The timer_settimer() specification says clearly:

  "Only a single signal shall be queued to the process for a given timer
   at any point in time. When a timer for which a signal is still pending
   expires, no signal shall be queued, and a timer overrun shall
   occur. When a timer expiration signal is delivered to or accepted by a
   process, the timer_getoverrun() function shall return the timer
   expiration overrun count for the specified timer. The overrun count
   returned contains the number of extra timer expirations that occurred
   between the time the signal was generated (queued) and when it was
   delivered or accepted, up to but not including an
   implementation-defined maximum of {DELAYTIMER_MAX}. If the number of
   such extra expirations is greater than or equal to {DELAYTIMER_MAX},
   then the overrun count shall be set to {DELAYTIMER_MAX}. The value
   returned by timer_getoverrun() shall apply to the most recent
   expiration signal delivery or acceptance for the timer. If no
   expiration signal has been delivered for the timer, the return value
   of timer_getoverrun() is unspecified."

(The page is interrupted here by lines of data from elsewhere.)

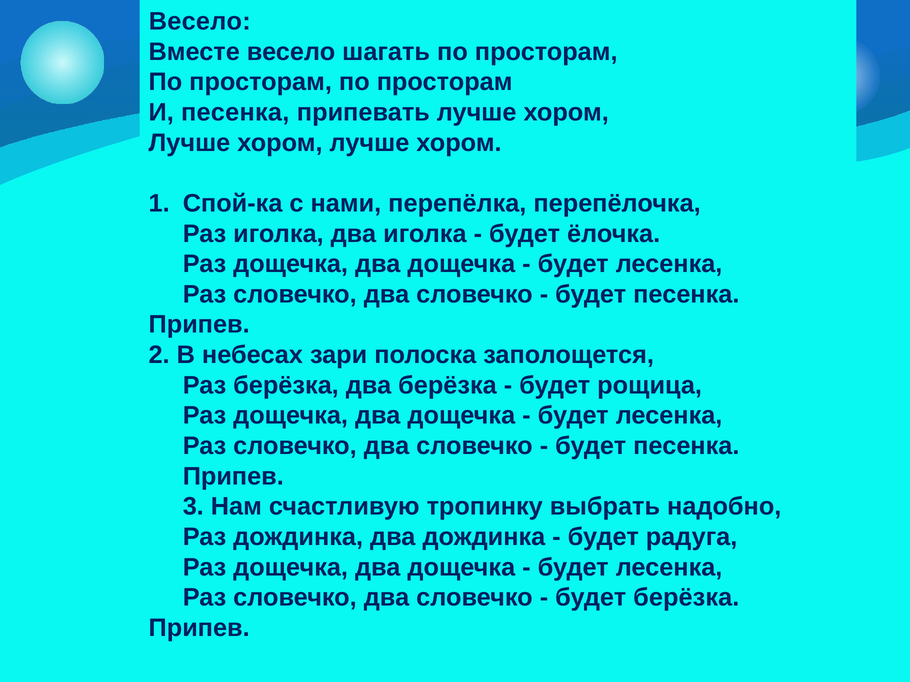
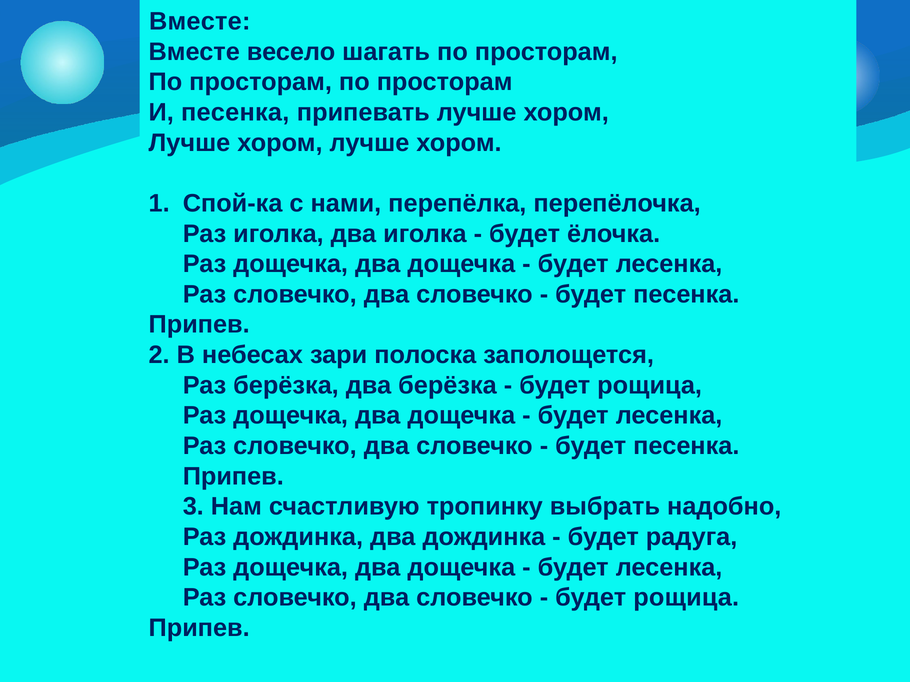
Весело at (200, 21): Весело -> Вместе
берёзка at (686, 598): берёзка -> рощица
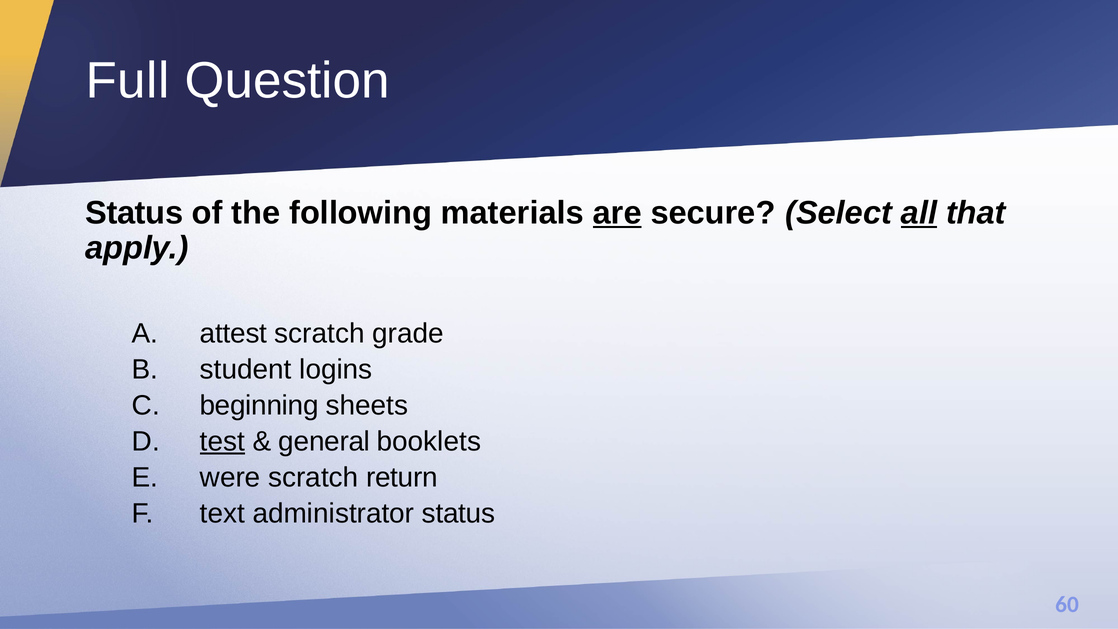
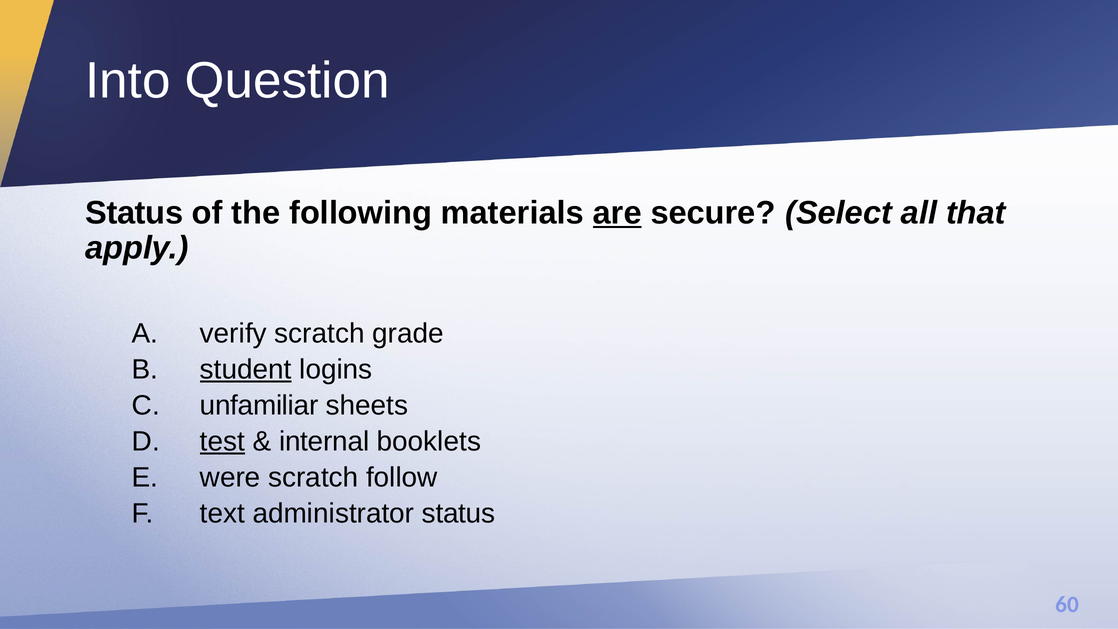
Full: Full -> Into
all underline: present -> none
attest: attest -> verify
student underline: none -> present
beginning: beginning -> unfamiliar
general: general -> internal
return: return -> follow
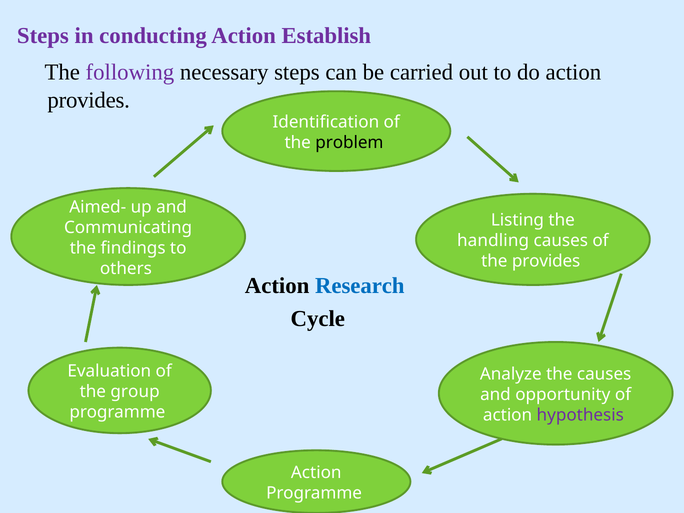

> There's a few possible improvements to alleviate or fix this.
>
> a. Instead of delivering the signal to the shared queue, we can deliver it to 
> the task that won the "process cpu timers" race. This improves the situation 
> by effectively sharding the collision space by the number of runnable
> threads.

I have no idea how you define "won the race", but you can't deliver
process wide signals targeted to a single thread. That thread could be
just in the process of blocking the signal, so the signal would get lost
in the worst case.

Also if you want to do that then you suddenly change the signal
semantics to allow queueing the signal multiple times, which is a user
space visible change breaking existing applications.

> b. An alternative solution would be to search through the threads for one that 
> doesn't have the signal queued and deliver to it. This leads to more overhead 
> but better signal delivery guarantees. However, it also has worse behavior 
> w.r.t. waking up idle threads.

No. You cannot queue those signals more than once without changing the
current behaviour which is a user space visible change.

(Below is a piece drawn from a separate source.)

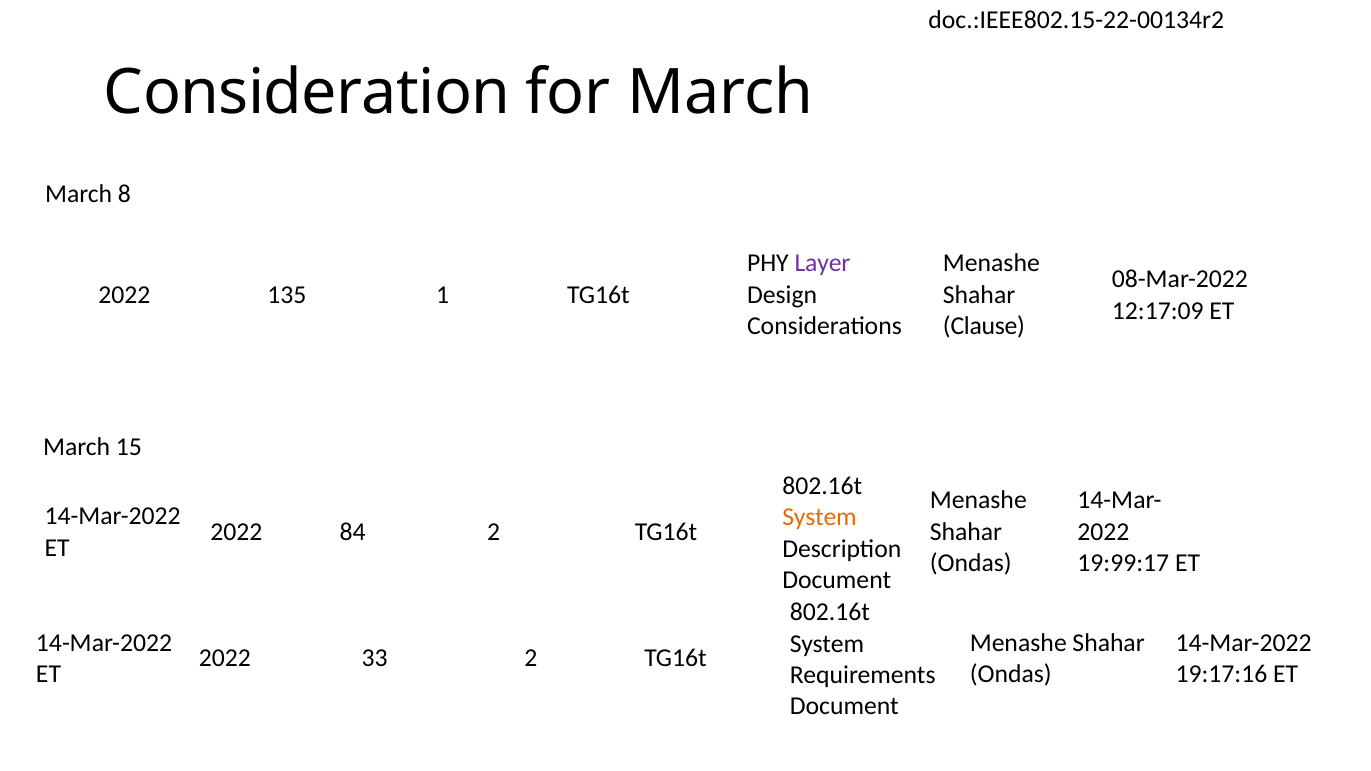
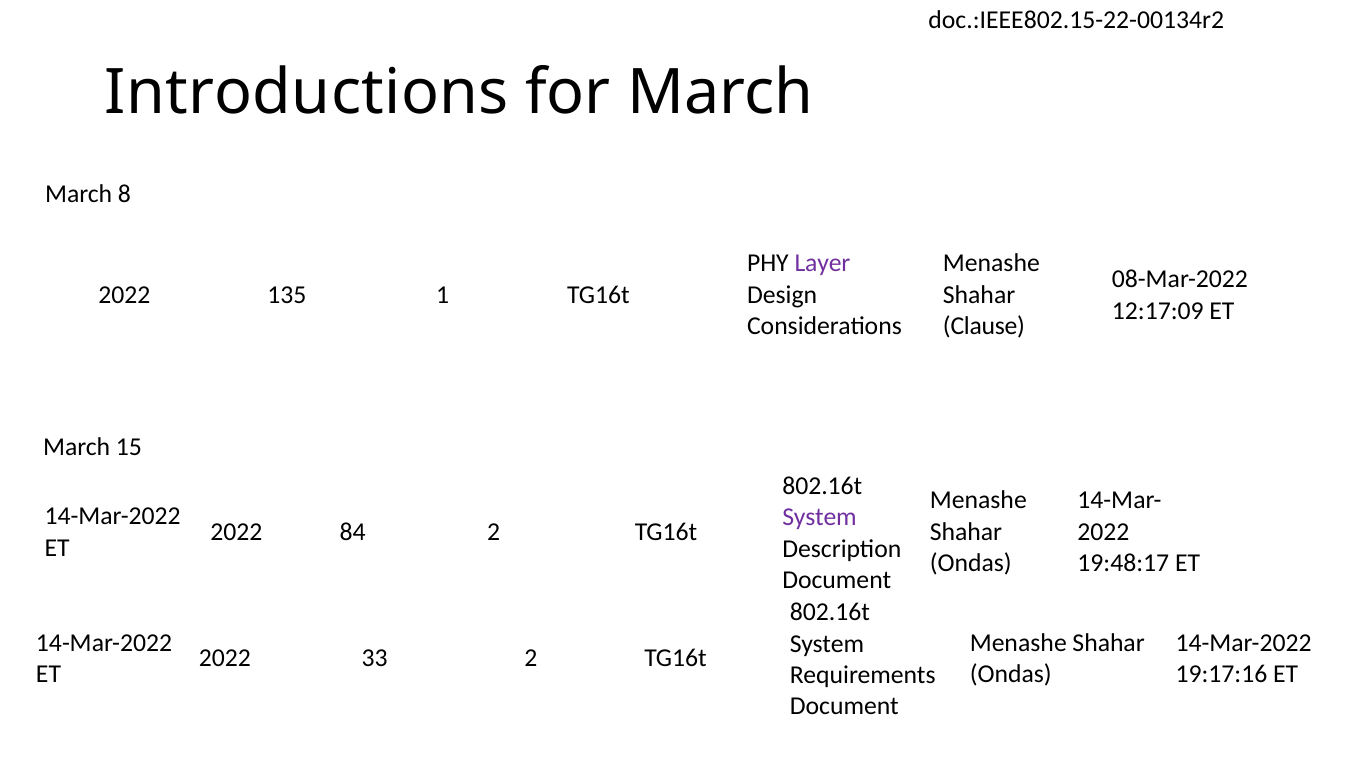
Consideration: Consideration -> Introductions
System at (820, 517) colour: orange -> purple
19:99:17: 19:99:17 -> 19:48:17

> c. A third solution may be to treat SIGPROF and SIGVTALRM as rt-signals when 
> delivered due to an itimer expiring. I'm not convinced this is necessary but 
> it's the most complete solution.

No. They are not RT signals.

> 2. Proportionally
>
> The issue of proportionality is really the issue of "can you use signals for 
> multi-threaded profiling at all." As it stands, there's no mechanism that's 
> ensuring proportionality, so the distribution across threads is meaningless. 
>
> The only way I can think of to actually enforce this property is to keep 
> snapshots of per-thread cpu time and diff them from one SIGPROF to the next to 
> determine the target thread (by doing a weighted random choice). It's not _a 
> lot_ of work but it's certainly a little more overhead and a fair bit of 
> complexity. With POSIX_CPU_TIMERS_TASK_WORK=y, this extra overhead shouldn't 
> impact things too much.
>
> Note that proportionality is orthogonal to completeness - while you can 
> configure posix timers to use rt-signals with timer_create (which fixes 
> completeness),

No. There is still only a single signal per timer queued. See the spec
quote above.

The advantage of POSIX timers over the legacy itimers is that they
provide overrun information.

> they still have the same distribution issues.

CLOCK_THREAD_CPUTIME_ID exists for a reason and user space can correlate
the thread data nicely.

Aside of that there are PMUs and perf which solve all the problems you
are trying to solve in one go.

Thanks,

        tglx